Lost Society announced themselves with the screech of harmonics before diving into their ripping set of 80s-style hardcore thrash. This young band, also from Finland, showed off some awesome shredding skills and strong, charismatic stage presence. They even had the balls to incite a wall of death, which turned into the biggest pit of the evening. Samy Elbanna controlled the crowd and the songs with a menacing bark. Many clap-alongs were incited, though it was often difficult to keep up with the shifting tempos. Their live rendition of “I Am the Antidote” from their latest release Braindead was probably the heaviest moment of the night.
The tonal shift between Lost Society and Carach Angren was a sharp one; the former a group of young kids with long hair and jeans, and the latter a symphonic black metal band dressed with full-on corpse paint in the midst of a stage full of creepy goodies. The speakers began blaring their creepy intro music a solid five minutes before they started playing. I guess they wanted to let people finish smoking. What a bunch of good dudes. Their visual antics were entertaining enough. The keyboardist’s stand had a skeleton face on it and it moved, and ghost-like silhouettes populated the stage’s back drop. Musically, it was the kind of thing that might make one say, ” Yes, I too am familiar with minor scales.” One song was about being twelve years old and discovering your dead mother with slit wrists in a bathtub, or something. You know, black metal stuff.
The guys in Children of Bodom have always had a unique way of setting themselves up on a stage, and this show was no exception. The drum riser was not located in the middle of the stage but on the left (or stage right, if you’re into being picky), and the keyboard flanked the other side. Janne Wirman displayed his keyboard at a 90-degree angle so that the crowd could watch him play every dizzying lick. Alexi Laiho, the gaunt and pale leader who, incidentally, was probably responsible for introducing as many kids to classical music as to metal, stood front and center. He held his signature V-neck guitar upright upon his knee and played impossible riffs and solos, all while unleashing his banshee wail into the microphone.

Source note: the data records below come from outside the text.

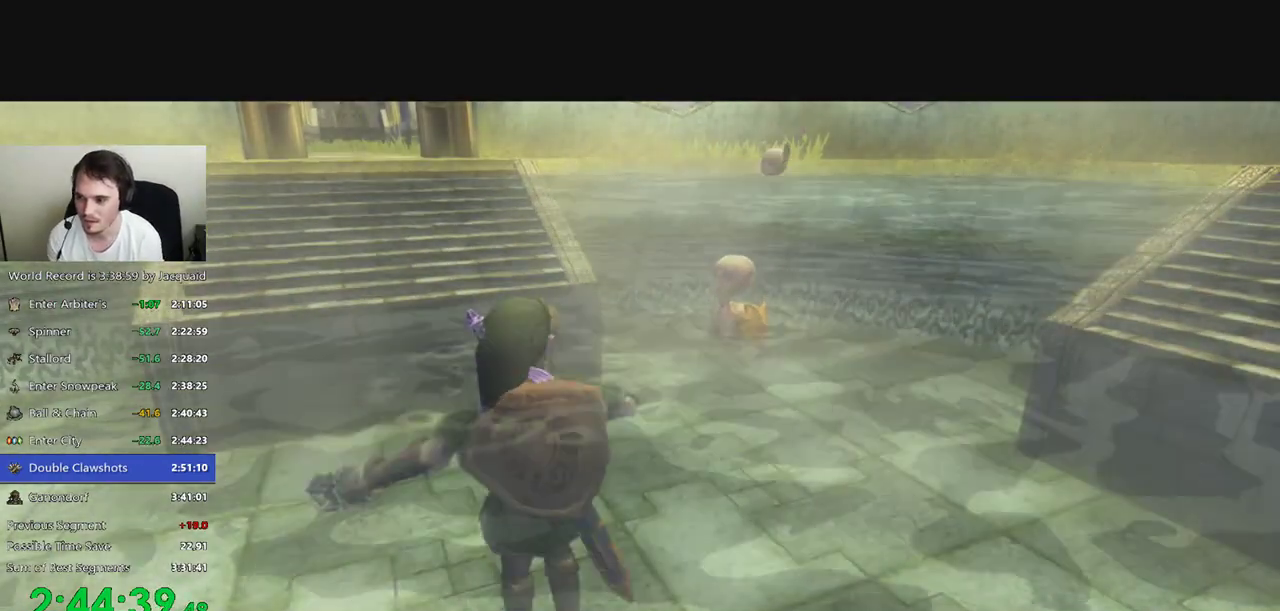
{"buttons": ["A"], "left_stick": "center", "right_stick": "center", "events": [[67, "A", "down"], [100, "A", "up"], [167, "A", "down"], [167, "R2", "up"], [267, "A", "up"], [300, "A", "down"], [333, "A", "up"], [400, "A", "down"], [433, "A", "up"], [467, "A", "down"]]}
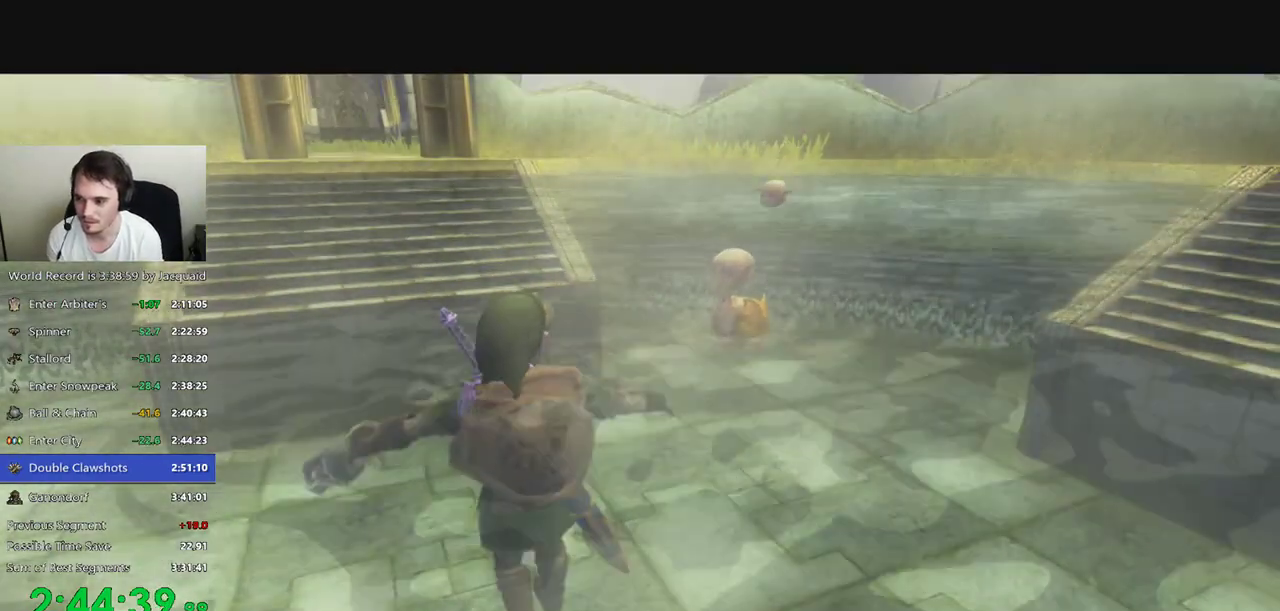
{"buttons": ["A"], "left_stick": "center", "right_stick": "center", "events": [[33, "A", "up"], [33, "R2", "down"], [100, "A", "down"], [133, "A", "up"], [200, "A", "down"], [233, "A", "up"], [267, "A", "down"], [267, "R2", "up"], [300, "A", "up"], [500, "A", "down"]]}
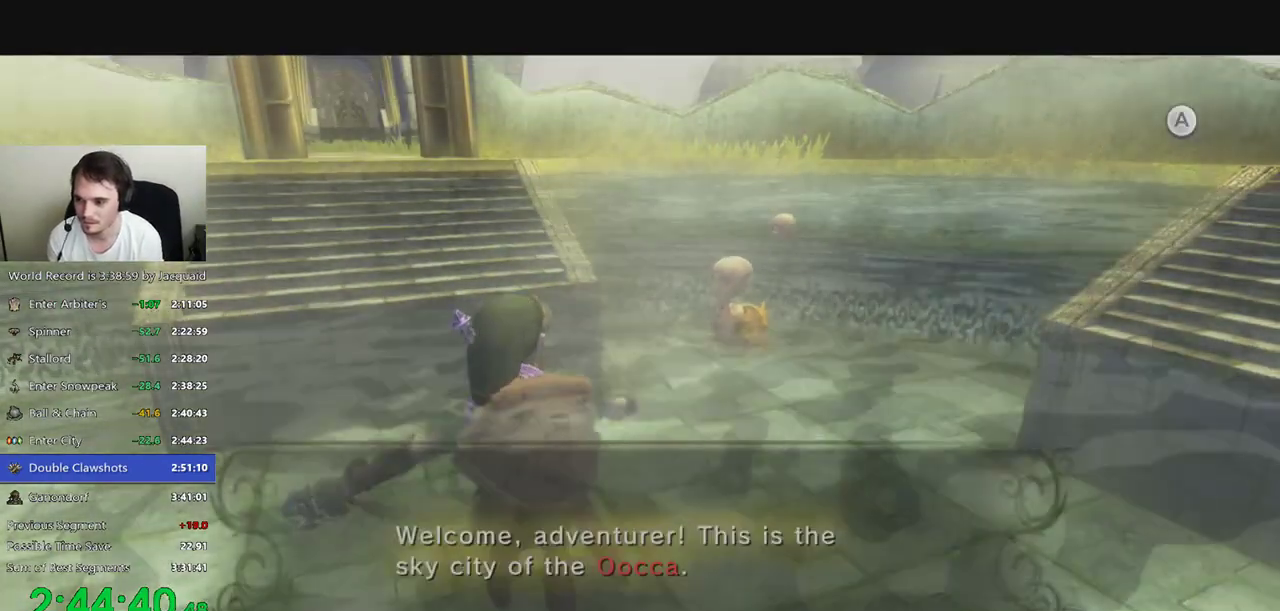
{"buttons": [], "left_stick": "center", "right_stick": "center", "events": [[33, "A", "up"], [33, "R2", "down"], [100, "A", "down"], [100, "R2", "up"], [133, "A", "up"], [167, "A", "down"], [233, "A", "up"], [267, "R2", "down"], [467, "R2", "up"]]}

The set was entirely populated with songs from their first four records, the run widely considered to embody their “classic” sound. Songs like “Warheart,” “Hate Crew Deathroll” and of course “Children of Bodom” kept the mosh pit active, and the players were in top form. They each got a chance to address the crowd though they kept it brief, choosing mainly to focus on how happy they were to have Montreal as a final stop. Laiho joked with Wirman that he was unfamiliar with the E Minor scale before the latter began playing “Bed of Razors.” The crowd waned before they came back out to give their encore, but those who stayed for the finale of “Towards Dead End” no doubt continued to singalong to that tune long after the lights had come back on.